Barberio Julie, Ahern Thomas P, MacLehose Richard F, Collin Lindsay J, Cronin-Fenton Deirdre P, Damkier Per, Sørensen Henrik Toft, Lash Timothy L
Rollins School of Public Health, Emory University, Atlanta, GA, USA.
The Robert Larner College of Medicine, University of Vermont, Burlington, VT, USA.
Clin Epidemiol. 2021 Jul 27;13:627-635. doi: 10.2147/CLEP.S313613. eCollection 2021.
To compare the magnitude of bias due to unmeasured confounding estimated from various techniques in an applied example.
We examined the association between dibutyl phthalate (DBP) and incident estrogen receptor (ER)-positive breast cancer in a Danish nationwide cohort (N=1,122,042). Cox regression analyses were adjusted for age and active drug compounds contributing to DBP exposure. We estimated the hazard ratios (HRs) that would have been observed had one of the DBP sources been unmeasured and calculated the strength of confounding by comparing to the fully adjusted HR. We performed a quantitative bias analysis (QBA) of the "unmeasured" confounder, using external information to specify the bias parameters. Upper bounds on the bias were estimated and E-values were calculated.
The adjusted HR for incident ER-positive breast cancer among women with high-level (≥10,000 cumulative milligrams) versus no DBP exposure was 2.12 (95% confidence interval 1.12 to 4.05). Removing each DBP source in isolation resulted in negligible change in the HR. The bias estimates from the QBA ranged from 1.00 to 1.01. The estimated maximum impact of unmeasured confounding ranged from 1.01 to 1.51. E-values ranged from 3.46 to 3.68.
The impact of bias due to simulated unmeasured confounding was negligible, in part, because the unmeasured variable was not independent of controlled variables.
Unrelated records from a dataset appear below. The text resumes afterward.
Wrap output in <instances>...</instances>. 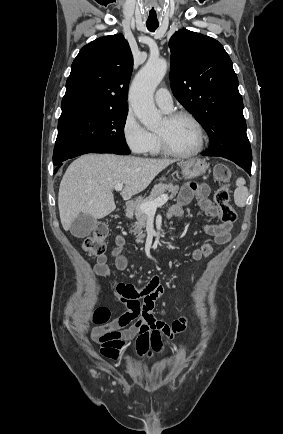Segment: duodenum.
Wrapping results in <instances>:
<instances>
[{"label":"duodenum","mask_w":283,"mask_h":434,"mask_svg":"<svg viewBox=\"0 0 283 434\" xmlns=\"http://www.w3.org/2000/svg\"><path fill=\"white\" fill-rule=\"evenodd\" d=\"M135 203L133 201H128L124 206V214L128 215L134 208Z\"/></svg>","instance_id":"1"}]
</instances>
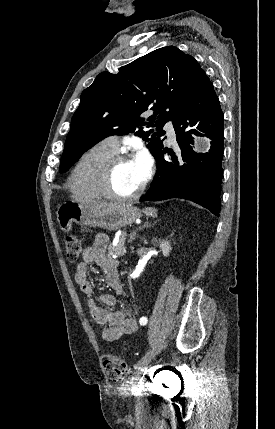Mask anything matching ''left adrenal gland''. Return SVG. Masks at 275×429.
<instances>
[{
  "label": "left adrenal gland",
  "mask_w": 275,
  "mask_h": 429,
  "mask_svg": "<svg viewBox=\"0 0 275 429\" xmlns=\"http://www.w3.org/2000/svg\"><path fill=\"white\" fill-rule=\"evenodd\" d=\"M151 226V223H149V221L147 220L142 226H140L138 229H136V230H134L131 234H130V237H129V243H132L134 240H135V238H136V234H137V231H139V230H142L143 228H146V227H150Z\"/></svg>",
  "instance_id": "left-adrenal-gland-1"
}]
</instances>
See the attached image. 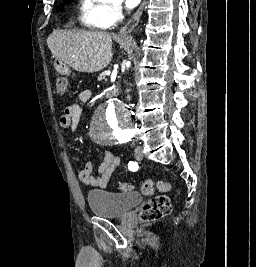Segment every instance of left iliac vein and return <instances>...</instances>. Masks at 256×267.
Listing matches in <instances>:
<instances>
[{"mask_svg": "<svg viewBox=\"0 0 256 267\" xmlns=\"http://www.w3.org/2000/svg\"><path fill=\"white\" fill-rule=\"evenodd\" d=\"M134 155L136 160H142L143 159V153L141 146H137L134 151Z\"/></svg>", "mask_w": 256, "mask_h": 267, "instance_id": "obj_1", "label": "left iliac vein"}]
</instances>
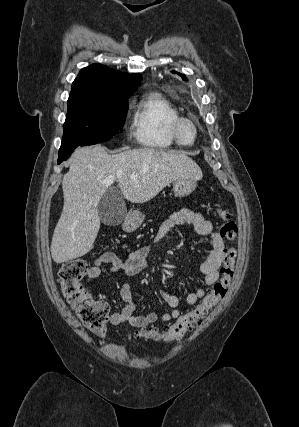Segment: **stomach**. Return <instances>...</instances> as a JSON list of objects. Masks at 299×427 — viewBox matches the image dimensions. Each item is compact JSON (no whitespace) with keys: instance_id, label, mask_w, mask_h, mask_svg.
I'll return each instance as SVG.
<instances>
[{"instance_id":"0dacf381","label":"stomach","mask_w":299,"mask_h":427,"mask_svg":"<svg viewBox=\"0 0 299 427\" xmlns=\"http://www.w3.org/2000/svg\"><path fill=\"white\" fill-rule=\"evenodd\" d=\"M196 180L192 178H179L173 181L174 194L178 198L189 196L196 188ZM145 216L142 212L133 211L125 222L127 230L137 229L144 221Z\"/></svg>"}]
</instances>
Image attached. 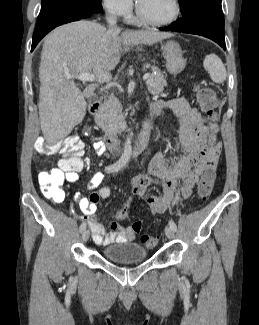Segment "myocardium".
Returning <instances> with one entry per match:
<instances>
[{
  "instance_id": "1",
  "label": "myocardium",
  "mask_w": 259,
  "mask_h": 325,
  "mask_svg": "<svg viewBox=\"0 0 259 325\" xmlns=\"http://www.w3.org/2000/svg\"><path fill=\"white\" fill-rule=\"evenodd\" d=\"M172 3V13L165 19L161 20H156V19H151L147 17L141 8L140 2L137 3L136 6V14L137 17L139 18L140 21H142L145 24L151 25V26H166L171 23H173L180 15L181 13V4L179 0H171Z\"/></svg>"
}]
</instances>
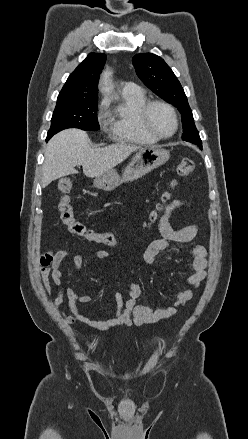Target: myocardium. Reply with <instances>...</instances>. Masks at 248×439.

When a suspected confounder cannot be measured in the study data, our exercise suggests that QBA is the most informative method for assessing the impact. E-values may best be reserved for situations where uncontrolled confounding emanates from an unknown confounder.
在一个实际应用示例中比较各种技术估计的未测量混杂因素导致的偏倚程度。
我们在丹麦全国队列(N = 1,122,042)中研究了邻苯二甲酸二丁酯(DBP)与雌激素受体(ER)阳性乳腺癌发病之间的关联。Cox回归分析对年龄和导致DBP暴露的活性药物成分进行了调整。我们估计了若其中一种DBP来源未被测量时本应观察到的风险比(HR),并通过与完全调整后的HR比较来计算混杂强度。我们对“未测量”的混杂因素进行了定量偏倚分析(QBA),利用外部信息确定偏倚参数。估计了偏倚的上限并计算了E值。
高水平(≥10,000累积毫克)暴露与无DBP暴露的女性中,ER阳性乳腺癌发病的调整后HR为2.12(95%置信区间1.12至4.05)。单独去除每种DBP来源导致HR变化可忽略不计。QBA得出的偏倚估计值范围为1.00至1.01。未测量混杂因素的估计最大影响范围为1.01至1.51。E值范围为3.46至3.68。
模拟的未测量混杂因素导致的偏倚影响可忽略不计,部分原因是未测量变量与已控制变量并非独立。当研究数据中无法测量可疑混杂因素时,我们的研究表明QBA是评估影响的最具信息量的方法。E值可能最适用于未控制的混杂因素源于未知混杂因素的情况。